Chicken and Mushroom Casserole with dijon and cream sauce

Chicken and mushroom casserole with dijon and cream sauce

This is a recipe I adapted from a basic recipe I found on taste.com.au - I wanted something that didn't take too much fuss so I turned it into a 'one-pot meal'. The original recipe was for chicken and mushroom sauce, this is my casserole version, I hope you enjoy!

1T nuttelex or butter

1T olive oil
2 chicken breasts  - diced into 2cm cubes
1 medium brown onion - finely sliced
200g middle bacon - fat trimmed and sliced
250g button mushrooms quartered
1/4c plain flour (can substitute for gluten free if required)
1T dijon mustard
1 1/2c salt reduced chicken stock
3/4c light thickened cream
200g green beans cut into 2cm lengths
500g (enough to fill 1/2 your casserole dish) of your choice of root vegetables: potatoes, sweet potato, carrots, swede, pumpkin - diced into 2cm cubes

Preheat oven to 180 degrees.

Dice your root vegetables and place into casserole dish.
Heat nuttelex/butter and oil in a large frying pan on medium heat.
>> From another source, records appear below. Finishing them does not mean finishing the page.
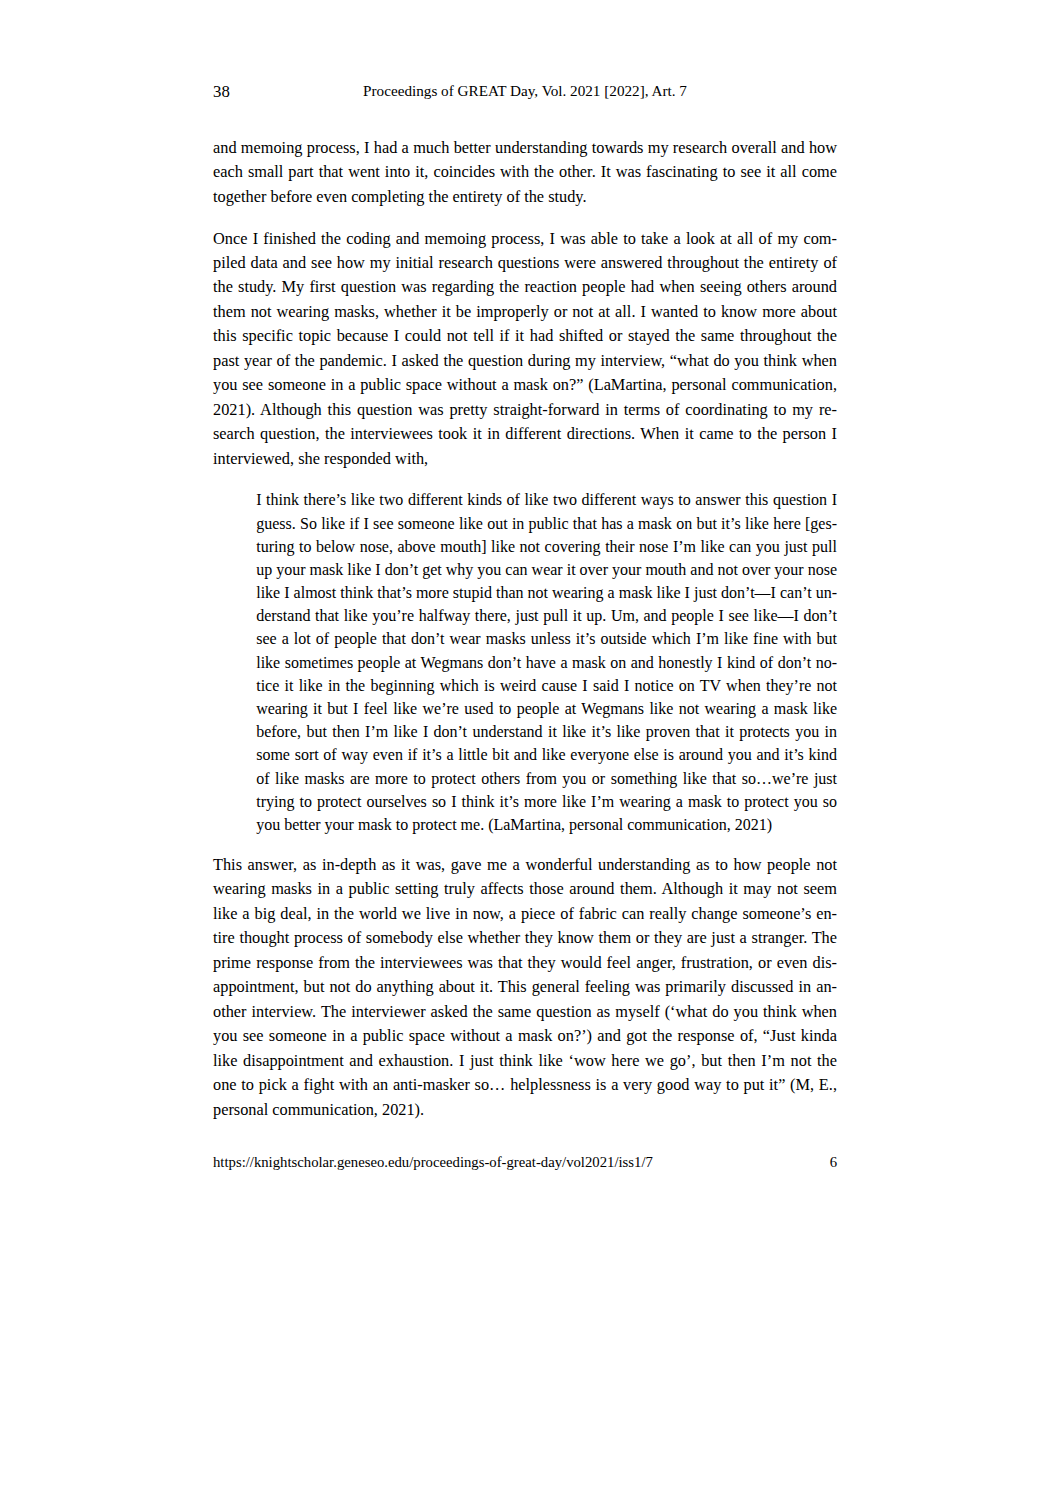38
Proceedings of GREAT Day, Vol. 2021 [2022], Art. 7
and memoing process, I had a much better understanding towards my research overall and how each small part that went into it, coincides with the other. It was fascinating to see it all come together before even completing the entirety of the study.
Once I finished the coding and memoing process, I was able to take a look at all of my compiled data and see how my initial research questions were answered throughout the entirety of the study. My first question was regarding the reaction people had when seeing others around them not wearing masks, whether it be improperly or not at all. I wanted to know more about this specific topic because I could not tell if it had shifted or stayed the same throughout the past year of the pandemic. I asked the question during my interview, “what do you think when you see someone in a public space without a mask on?” (LaMartina, personal communication, 2021). Although this question was pretty straight-forward in terms of coordinating to my research question, the interviewees took it in different directions. When it came to the person I interviewed, she responded with,
I think there’s like two different kinds of like two different ways to answer this question I guess. So like if I see someone like out in public that has a mask on but it’s like here [gesturing to below nose, above mouth] like not covering their nose I’m like can you just pull up your mask like I don’t get why you can wear it over your mouth and not over your nose like I almost think that’s more stupid than not wearing a mask like I just don’t—I can’t understand that like you’re halfway there, just pull it up. Um, and people I see like—I don’t see a lot of people that don’t wear masks unless it’s outside which I’m like fine with but like sometimes people at Wegmans don’t have a mask on and honestly I kind of don’t notice it like in the beginning which is weird cause I said I notice on TV when they’re not wearing it but I feel like we’re used to people at Wegmans like not wearing a mask like before, but then I’m like I don’t understand it like it’s like proven that it protects you in some sort of way even if it’s a little bit and like everyone else is around you and it’s kind of like masks are more to protect others from you or something like that so…we’re just trying to protect ourselves so I think it’s more like I’m wearing a mask to protect you so you better your mask to protect me. (LaMartina, personal communication, 2021)
This answer, as in-depth as it was, gave me a wonderful understanding as to how people not wearing masks in a public setting truly affects those around them. Although it may not seem like a big deal, in the world we live in now, a piece of fabric can really change someone’s entire thought process of somebody else whether they know them or they are just a stranger. The prime response from the interviewees was that they would feel anger, frustration, or even disappointment, but not do anything about it. This general feeling was primarily discussed in another interview. The interviewer asked the same question as myself (‘what do you think when you see someone in a public space without a mask on?’) and got the response of, “Just kinda like disappointment and exhaustion. I just think like ‘wow here we go’, but then I’m not the one to pick a fight with an anti-masker so… helplessness is a very good way to put it” (M, E., personal communication, 2021).
https://knightscholar.geneseo.edu/proceedings-of-great-day/vol2021/iss1/7 6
Add chicken and cook until the pieces are golden brown. 
Place into casserole dish on top of the vegetables.
To the frying pan add onion and bacon and cook until onion has softened.
Add mushrooms and cook until they have softened slightly (try not to over cook you still want them firm when you add them to the casserole).
Stir in the flour and mustard and cook for 2 minutes then gradually add chicken stock and continue stirring (you will notice the flour and stock start to combine and thicken). 
Once the sauce is combined well i.e. no flour lumps, gradually add the cream.
Stir through*.
Transfer bacon/mushroom mixture into casserole dish and mix through.
Add lid to the casserole dish and cook for 1 hour.
After an hour, stir through and cook for a further 30 minutes without the lid on (this will help reduce the sauce).
Serve hot.

This dish is great the next day as well!

Note: If you take the root vegetables out of the recipe this can also be used as a pie fillling :)

*If you don't think you have enough sauce to cover the vegetables and chicken in your dish you can add more stock and cream.